(Entries taken from a collection)
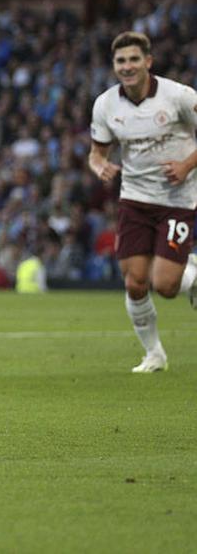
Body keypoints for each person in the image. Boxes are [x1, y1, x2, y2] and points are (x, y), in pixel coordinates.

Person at [88, 31, 197, 373]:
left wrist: (185, 165)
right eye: (121, 61)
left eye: (134, 59)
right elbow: (96, 153)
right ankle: (155, 354)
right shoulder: (106, 104)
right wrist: (99, 166)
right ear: (114, 65)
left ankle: (192, 273)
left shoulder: (179, 96)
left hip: (177, 199)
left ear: (148, 61)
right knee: (135, 282)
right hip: (134, 199)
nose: (128, 66)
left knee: (165, 285)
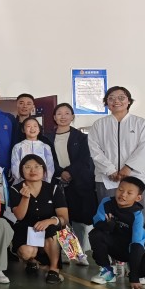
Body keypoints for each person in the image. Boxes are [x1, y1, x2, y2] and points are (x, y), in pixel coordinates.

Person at [89, 177, 145, 289]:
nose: (123, 195)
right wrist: (108, 225)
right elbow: (97, 223)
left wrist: (134, 278)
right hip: (115, 246)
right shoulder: (107, 202)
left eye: (129, 193)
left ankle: (136, 271)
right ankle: (107, 272)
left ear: (138, 198)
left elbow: (137, 245)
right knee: (96, 234)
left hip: (135, 249)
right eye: (120, 190)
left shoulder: (137, 215)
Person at [47, 103, 96, 261]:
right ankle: (70, 252)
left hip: (78, 182)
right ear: (54, 117)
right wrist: (61, 172)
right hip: (57, 181)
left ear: (72, 117)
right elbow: (48, 159)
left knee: (79, 219)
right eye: (59, 113)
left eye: (67, 113)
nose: (63, 116)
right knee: (63, 218)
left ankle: (80, 253)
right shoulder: (47, 138)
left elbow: (84, 159)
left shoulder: (81, 138)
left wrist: (70, 172)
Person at [88, 86, 145, 207]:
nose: (116, 101)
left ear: (129, 101)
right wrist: (109, 170)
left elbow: (143, 149)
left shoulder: (141, 123)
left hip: (135, 177)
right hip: (107, 179)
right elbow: (94, 150)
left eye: (121, 98)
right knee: (107, 214)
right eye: (111, 98)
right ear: (107, 103)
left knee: (135, 214)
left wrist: (128, 168)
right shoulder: (99, 125)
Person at [9, 155, 69, 284]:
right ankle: (33, 260)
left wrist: (49, 221)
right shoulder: (15, 189)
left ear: (44, 170)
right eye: (28, 167)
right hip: (26, 230)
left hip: (50, 231)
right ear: (21, 171)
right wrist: (25, 198)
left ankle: (54, 269)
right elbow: (19, 216)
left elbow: (64, 219)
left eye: (37, 166)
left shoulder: (54, 189)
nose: (33, 170)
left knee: (52, 230)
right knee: (26, 252)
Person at [10, 117, 55, 184]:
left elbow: (50, 166)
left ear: (39, 129)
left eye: (35, 126)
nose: (32, 128)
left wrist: (46, 182)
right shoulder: (18, 147)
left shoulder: (45, 147)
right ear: (23, 130)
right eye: (28, 126)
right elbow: (15, 167)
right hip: (23, 183)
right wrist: (22, 182)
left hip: (41, 183)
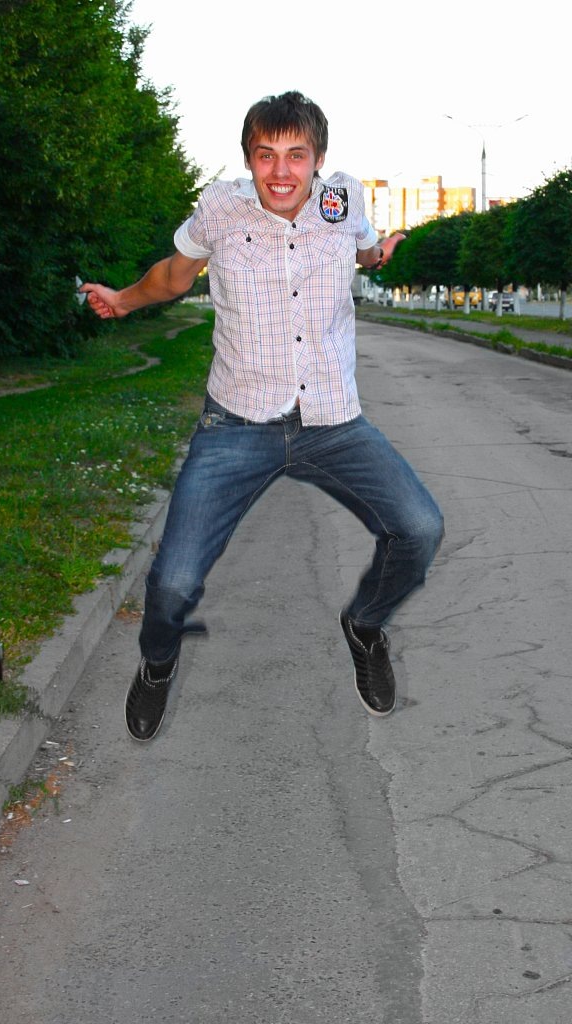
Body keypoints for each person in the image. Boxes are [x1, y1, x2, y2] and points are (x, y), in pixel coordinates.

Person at [81, 90, 444, 741]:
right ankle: (158, 665)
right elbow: (174, 276)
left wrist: (380, 250)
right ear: (248, 158)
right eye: (265, 155)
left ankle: (365, 627)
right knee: (173, 584)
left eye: (295, 155)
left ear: (318, 159)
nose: (281, 171)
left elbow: (363, 249)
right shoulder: (221, 208)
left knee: (420, 528)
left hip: (332, 424)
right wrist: (125, 301)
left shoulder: (344, 200)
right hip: (236, 427)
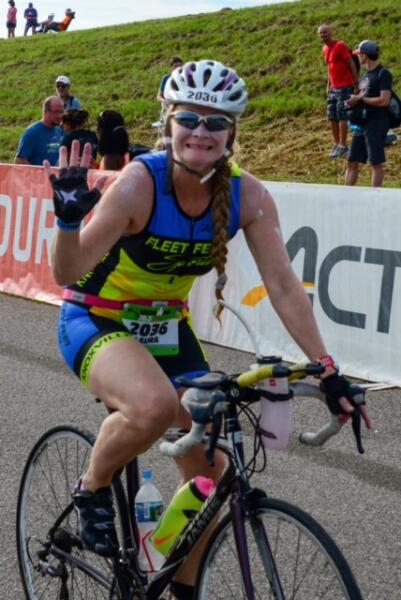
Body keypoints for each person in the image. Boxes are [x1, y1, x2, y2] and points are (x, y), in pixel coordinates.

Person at [44, 60, 370, 599]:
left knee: (211, 474)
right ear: (168, 122)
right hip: (95, 315)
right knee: (151, 407)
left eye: (216, 122)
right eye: (189, 118)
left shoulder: (248, 196)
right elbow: (66, 272)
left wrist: (328, 369)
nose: (201, 131)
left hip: (166, 327)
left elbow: (285, 287)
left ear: (231, 133)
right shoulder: (138, 184)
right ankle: (91, 487)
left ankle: (177, 583)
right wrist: (67, 222)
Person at [345, 40, 392, 188]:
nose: (358, 57)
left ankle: (375, 195)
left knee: (375, 162)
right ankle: (346, 193)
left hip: (377, 121)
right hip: (362, 122)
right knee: (352, 160)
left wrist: (361, 99)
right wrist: (353, 101)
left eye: (360, 54)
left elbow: (384, 100)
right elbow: (361, 96)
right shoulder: (365, 75)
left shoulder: (383, 74)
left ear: (365, 55)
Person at [318, 24, 359, 158]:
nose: (323, 35)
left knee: (342, 115)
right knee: (332, 116)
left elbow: (351, 64)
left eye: (325, 32)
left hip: (345, 85)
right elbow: (330, 68)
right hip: (333, 87)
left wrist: (356, 83)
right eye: (320, 33)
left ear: (330, 32)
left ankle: (343, 145)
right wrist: (328, 85)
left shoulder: (340, 46)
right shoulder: (324, 48)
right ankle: (336, 144)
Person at [15, 96, 64, 166]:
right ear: (46, 111)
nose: (60, 116)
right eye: (56, 112)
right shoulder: (32, 132)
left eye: (61, 112)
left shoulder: (60, 131)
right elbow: (19, 161)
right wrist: (37, 175)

▸ **What the exercise asks**
From the data above, output exactly the lines between the one containing "left elbow: (285, 287)" and the one containing "right elbow: (361, 96)", counting both of them.

▸ **Response box**
left elbow: (285, 287)
left ear: (231, 133)
right shoulder: (138, 184)
right ankle: (91, 487)
left ankle: (177, 583)
right wrist: (67, 222)
Person at [345, 40, 392, 188]:
nose: (358, 57)
left ankle: (375, 195)
left knee: (375, 162)
right ankle: (346, 193)
left hip: (377, 121)
right hip: (362, 122)
right knee: (352, 160)
left wrist: (361, 99)
right wrist: (353, 101)
left eye: (360, 54)
left elbow: (384, 100)
right elbow: (361, 96)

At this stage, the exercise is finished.